Your instructions:
Reproduce, word for word, the portion of the Kyle Geiger interview between "I appreciated having" and "affected your style?", inclusive.

Document section:
— Start —

Sunny Malta continues to punch way above its weight with quality artists gracing its shores. This Sunday Berlin based DJ & producer Kyle Geiger will play at Gianpula’s Rooftop Club for the closing of Indigo.

Contributing to the local club scene, Indigo’s carefully selected music programming features a dubbed-up, stripped down techno sound which blends beautifully between the darkness of the local underground together with the warmth and power of Malta’s hot summer days. 

Growing up in the State of Indiana and then finding himself in the techno-capital of the world, Berlin, Underground Sound sat down with the artist to find out a little more about what makes him tick and his views on today’s hot topics gripping the DJ world. 

How did you first discover techno? Was there one artist that pushed you to start DJing? 

I had linked up with a guy who had a mobile DJ business. He would play high school dances, weddings, events like that. A friend and I thought it would be a good way to make money, and we planned to play the same sort of gigs. Before this business plan failed, I was buying tons of music of all genres, which I wasn’t necessarily familiar with, but I needed to have different stuff that would suit all sorts of people. 

My influences are the kind of stuff people don’t really speak about in an interview… I first got into that euro-dance stuff, like Real McCoy and 2 Unlimited – the most embarrassing stuff you could ever listen to now, but that was what opened the door. At the same time, I was really into rock music like Nine Inch Nails. 

I knew when I was listening to the euro dance stuff that it was super cheesy, but there were elements that I liked, and with Nine Inch Nails there were the electronic aspects that weren’t cheesy. The first time I heard ‘Closer’ it was at a middle school dance, the edited version of course. That was really what got me down the rabbit hole.

I appreciated having a Blockbuster music store in my hometown in Indiana, as it had a music section. Blockbuster was mainly known as a video store, but it had a separate, and much shorter-lived branch of music stores as well.  They had an awful business model, which was super beneficial to people like me. You could basically take any CD to the listening station and they would take it out of the plastic, and you could listen to the whole thing. The result was that we created bundles of merchandise that was no longer returnable to the distributors, but we loved every minute of it.  RIP Blockbuster music.

Whereas there is more support for techno in Europe in comparison to the US, I suppose it was very refreshing to play in Germany for the first time as an American DJ. How has being based in Berlin affected your style? 

I remember the first time I played in Europe, somebody came up to the DJ booth with their phone screen, and I thought oh gosh, here we go again, they are going to ask me to play whatever top 40 song or rap song. In the end they were requesting one of my own tracks and I thought wow, it’s a very different world.

— End —

Dataset excerpts:
— Start —

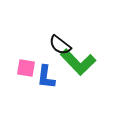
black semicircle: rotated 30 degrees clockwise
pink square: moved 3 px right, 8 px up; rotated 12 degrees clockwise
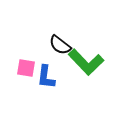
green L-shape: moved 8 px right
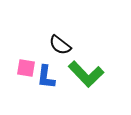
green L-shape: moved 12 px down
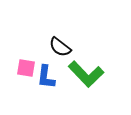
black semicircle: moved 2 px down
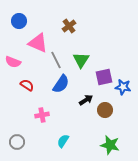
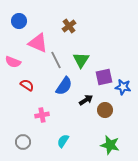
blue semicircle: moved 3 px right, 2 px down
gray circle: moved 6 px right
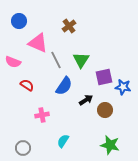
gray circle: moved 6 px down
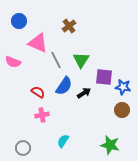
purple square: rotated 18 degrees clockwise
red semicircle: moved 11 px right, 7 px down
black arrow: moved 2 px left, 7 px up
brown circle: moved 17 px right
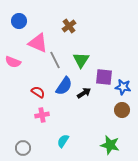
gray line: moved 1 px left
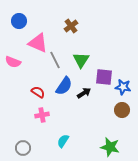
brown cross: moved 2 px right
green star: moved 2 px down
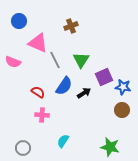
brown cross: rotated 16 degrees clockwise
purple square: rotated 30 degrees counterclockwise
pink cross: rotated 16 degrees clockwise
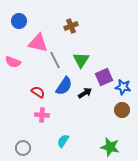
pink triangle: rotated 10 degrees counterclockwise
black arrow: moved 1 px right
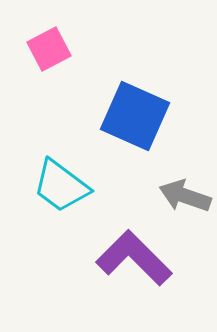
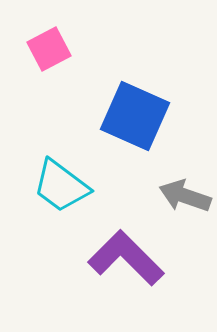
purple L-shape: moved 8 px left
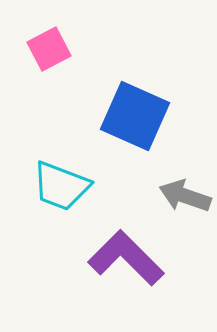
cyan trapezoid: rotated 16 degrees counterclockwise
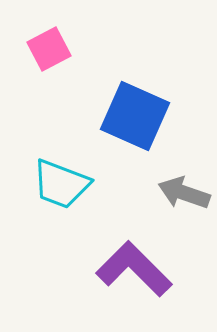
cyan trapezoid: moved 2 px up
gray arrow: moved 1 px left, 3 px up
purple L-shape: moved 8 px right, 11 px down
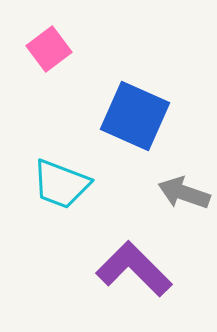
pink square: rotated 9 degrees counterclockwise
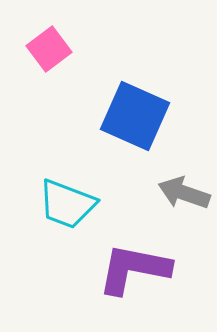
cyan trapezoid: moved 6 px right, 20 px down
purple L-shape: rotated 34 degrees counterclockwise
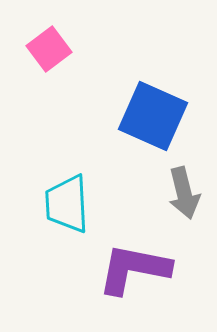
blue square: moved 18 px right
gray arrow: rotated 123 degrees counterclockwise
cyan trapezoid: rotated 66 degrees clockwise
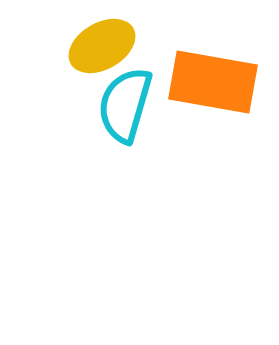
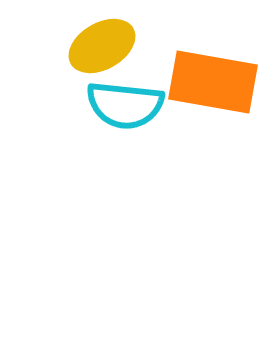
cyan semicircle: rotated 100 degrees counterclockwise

— End —

Exercise result:
I appreciated having a Blockbuster music store in my hometown in Indiana, as it had a music section. Blockbuster was mainly known as a video store, but it had a separate, and much shorter-lived branch of music stores as well.  They had an awful business model, which was super beneficial to people like me. You could basically take any CD to the listening station and they would take it out of the plastic, and you could listen to the whole thing. The result was that we created bundles of merchandise that was no longer returnable to the distributors, but we loved every minute of it.  RIP Blockbuster music.

Whereas there is more support for techno in Europe in comparison to the US, I suppose it was very refreshing to play in Germany for the first time as an American DJ. How has being based in Berlin affected your style?